§ **EXERCISE DETAILS**:
What's wanted is each entry repeated verbatim, minus its images.

§ **Recorded data**:
..........

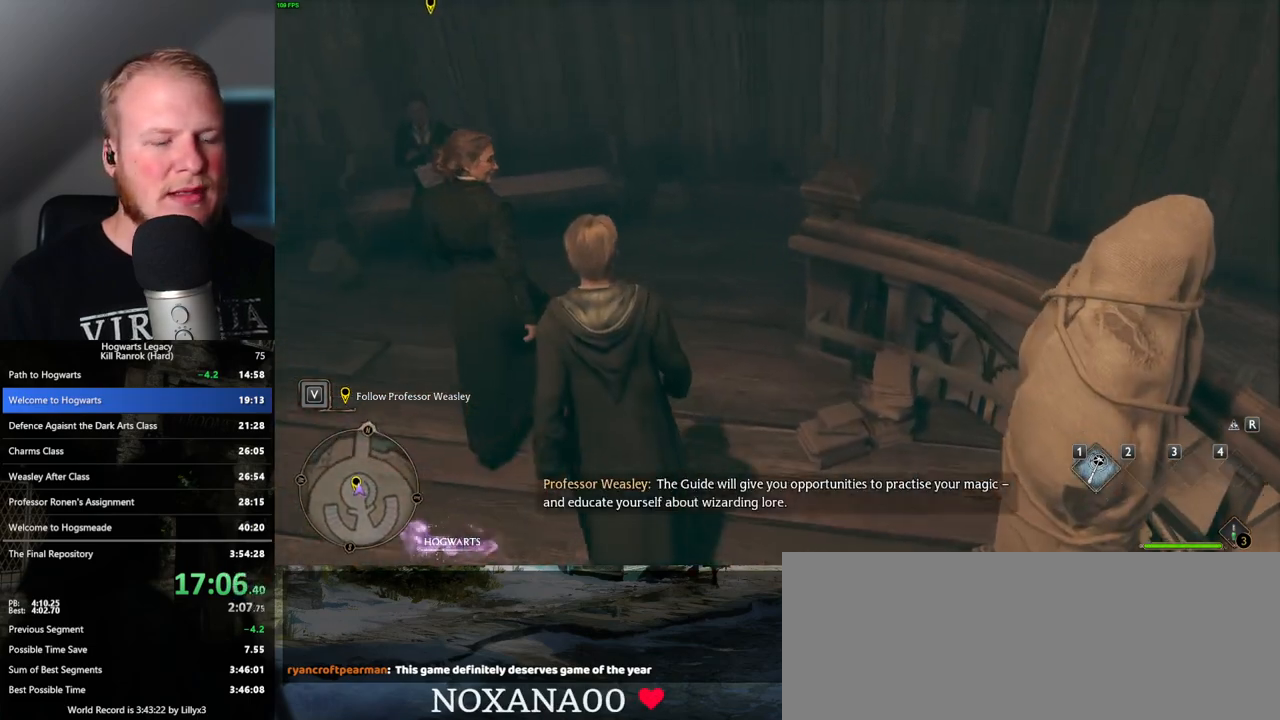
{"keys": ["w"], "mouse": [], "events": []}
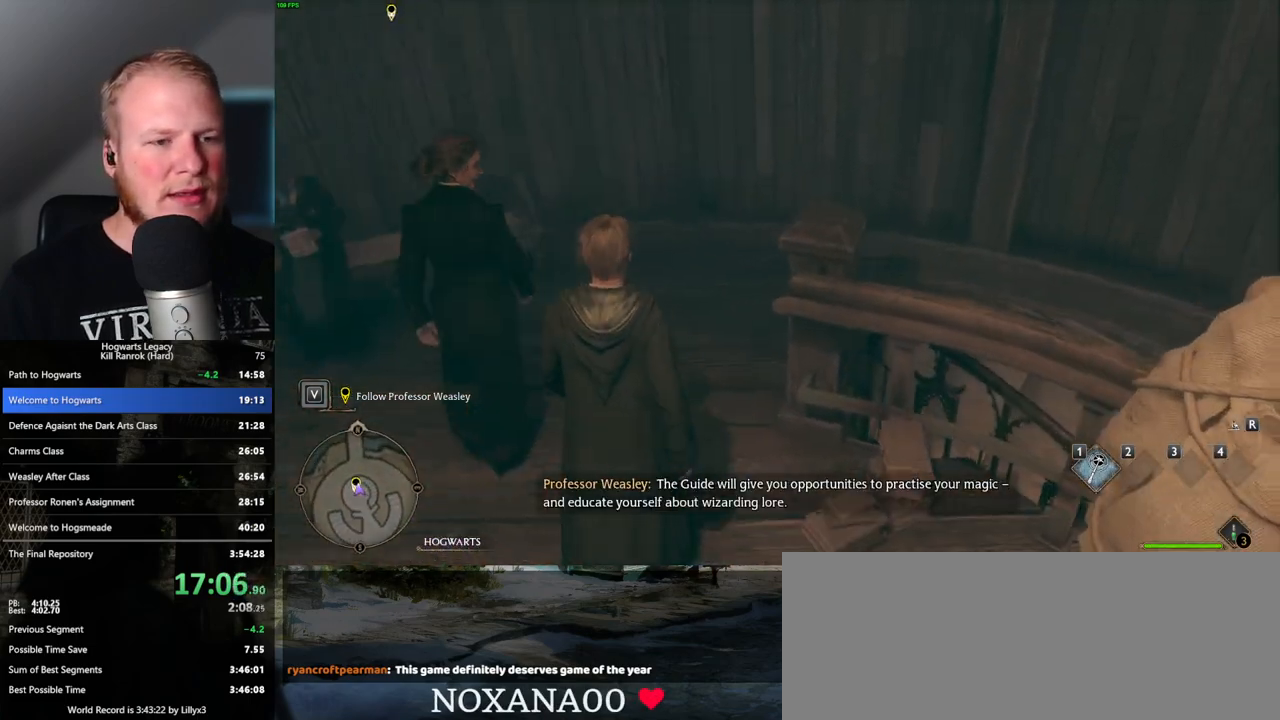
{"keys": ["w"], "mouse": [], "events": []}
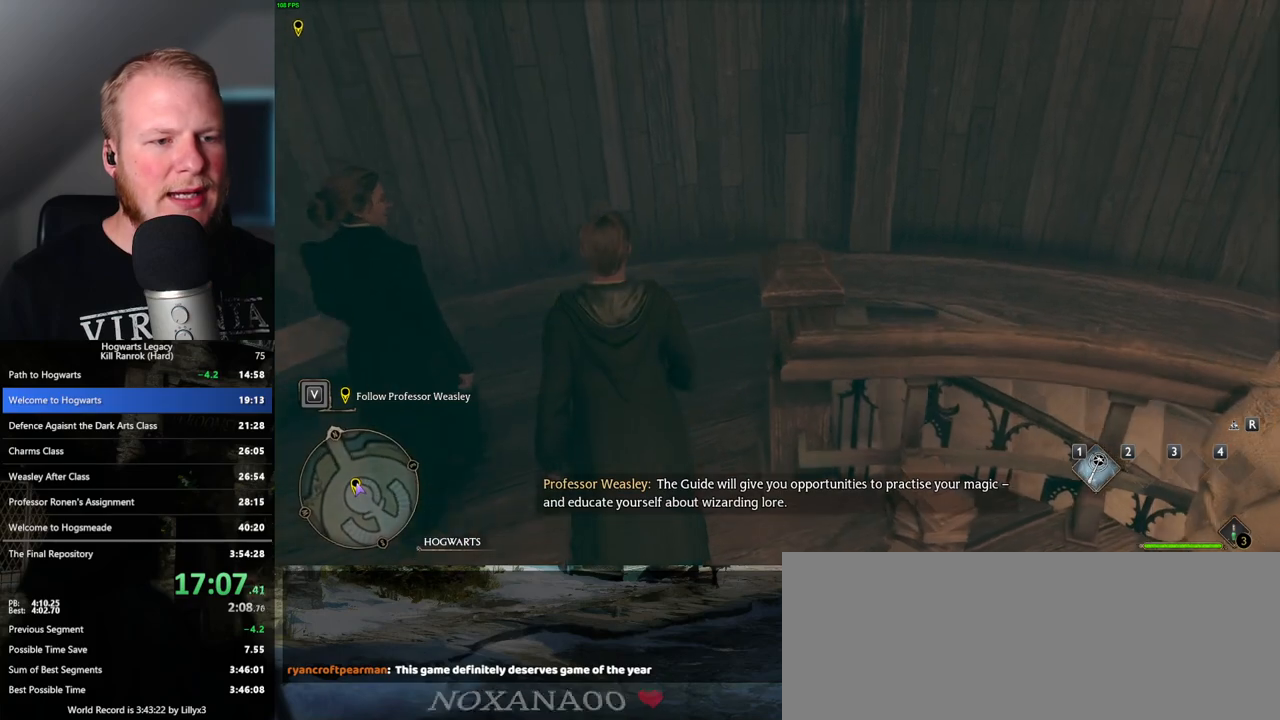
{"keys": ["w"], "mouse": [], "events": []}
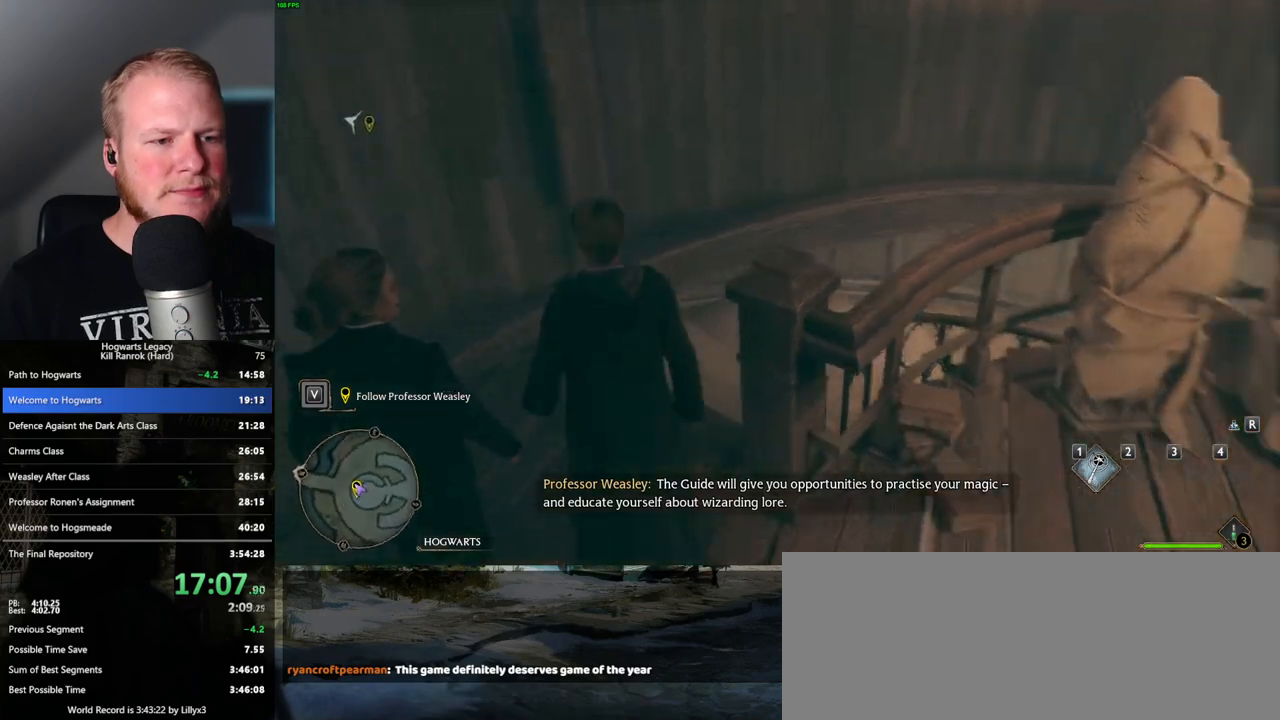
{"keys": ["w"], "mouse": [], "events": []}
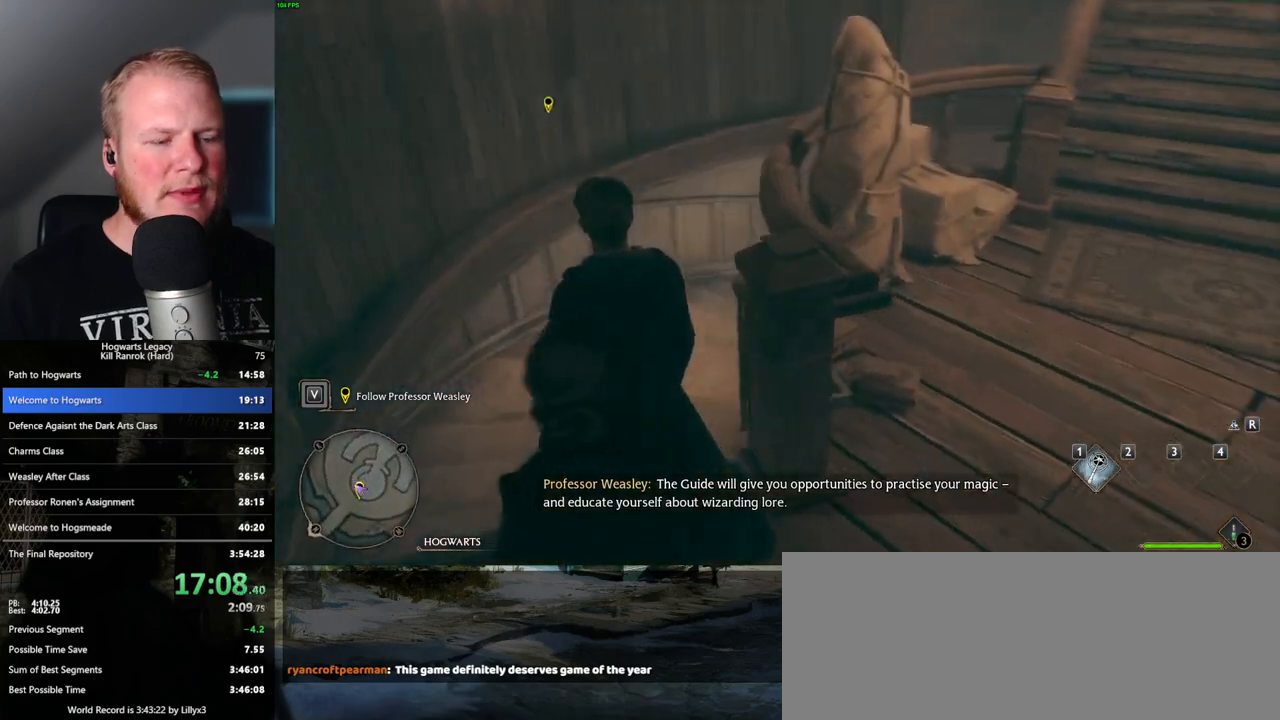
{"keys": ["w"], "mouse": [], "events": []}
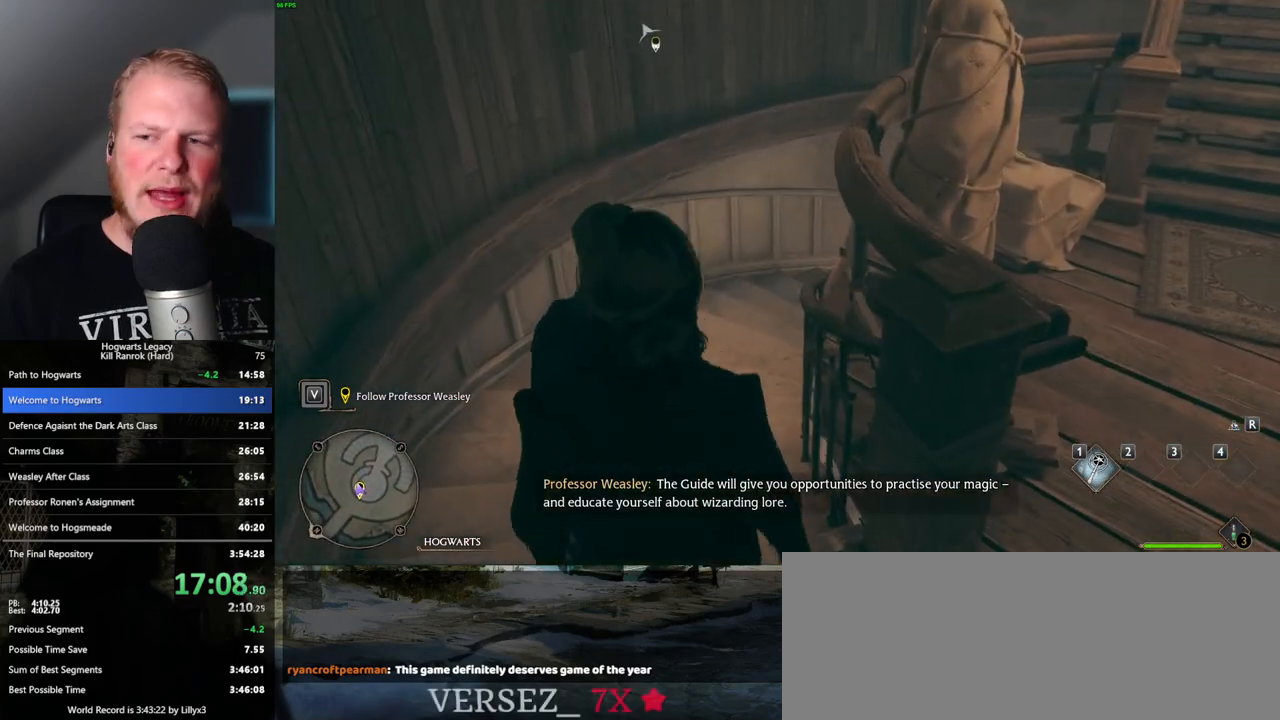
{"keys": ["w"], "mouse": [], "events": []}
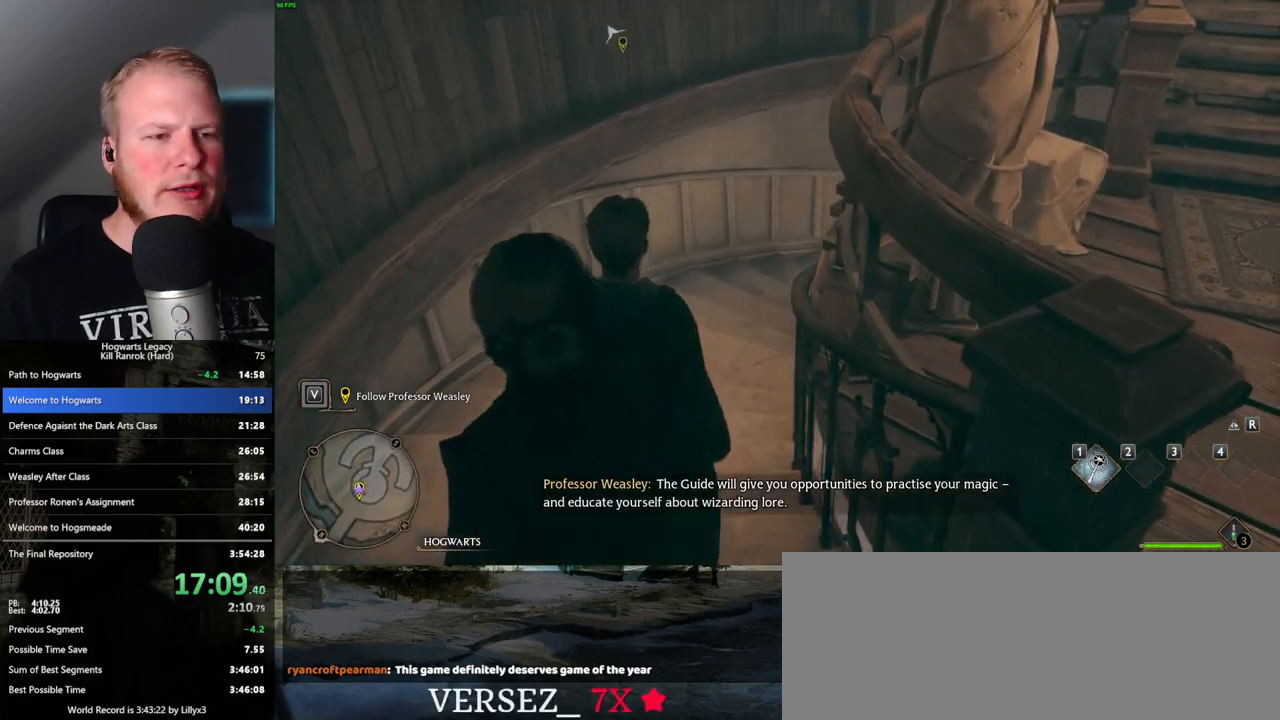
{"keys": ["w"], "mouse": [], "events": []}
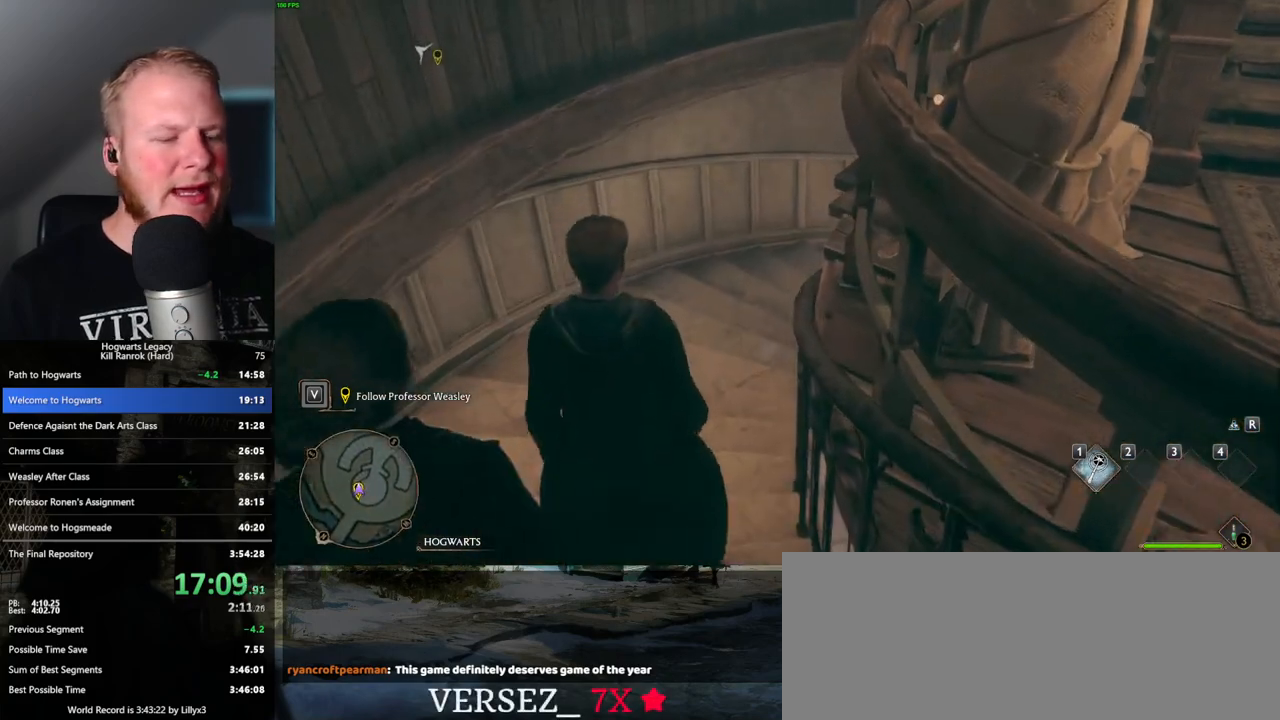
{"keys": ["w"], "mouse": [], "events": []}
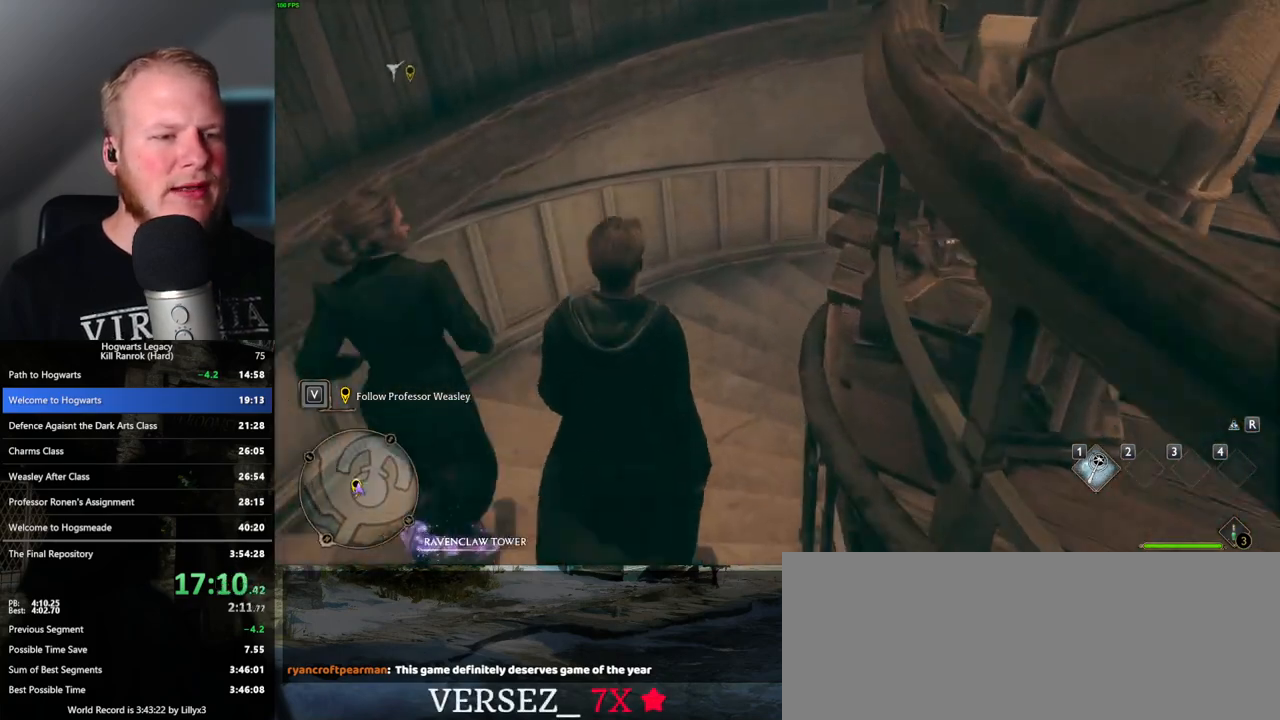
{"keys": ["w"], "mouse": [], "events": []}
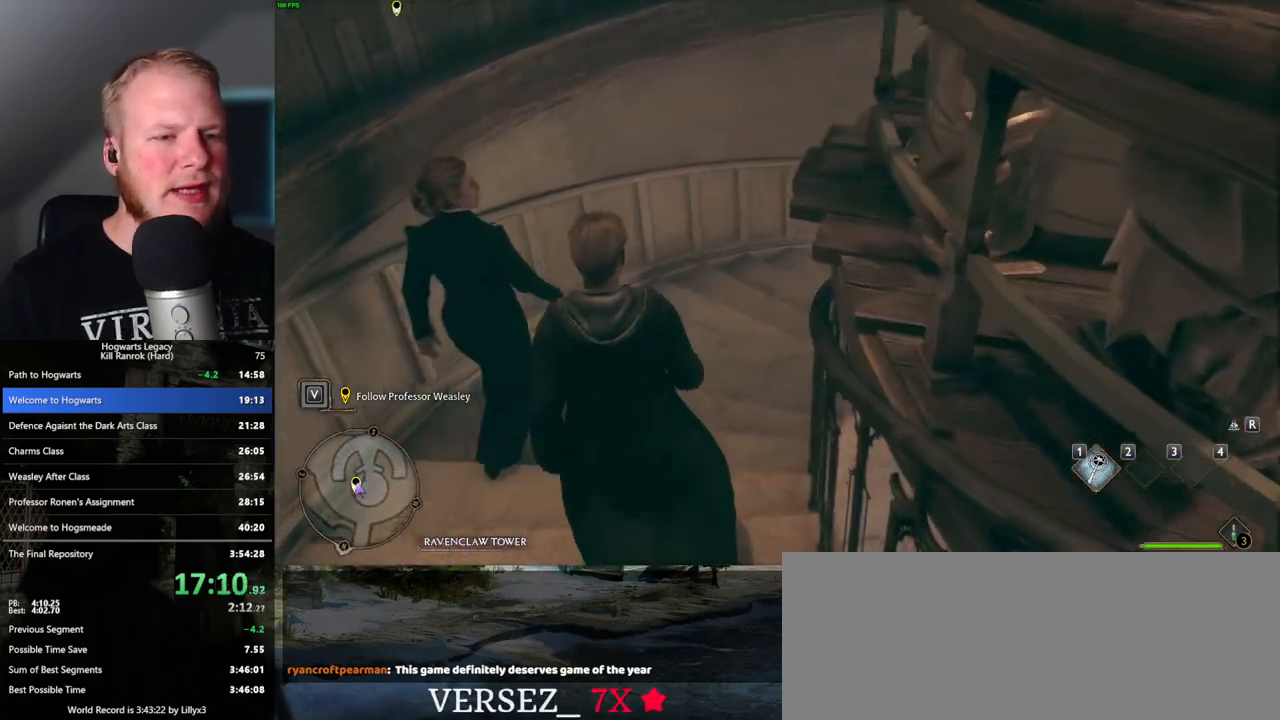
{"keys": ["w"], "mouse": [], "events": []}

..........

§ **WORKED SOLUTION**:
{"keys": ["w"], "mouse": [], "events": []}
{"keys": ["w"], "mouse": [], "events": []}
{"keys": ["w"], "mouse": [], "events": []}
{"keys": ["w"], "mouse": [], "events": []}
{"keys": ["w"], "mouse": [], "events": []}
{"keys": ["w"], "mouse": [], "events": []}
{"keys": ["w"], "mouse": [], "events": []}
{"keys": ["w"], "mouse": [], "events": []}
{"keys": ["w"], "mouse": [], "events": []}
{"keys": ["w"], "mouse": [], "events": []}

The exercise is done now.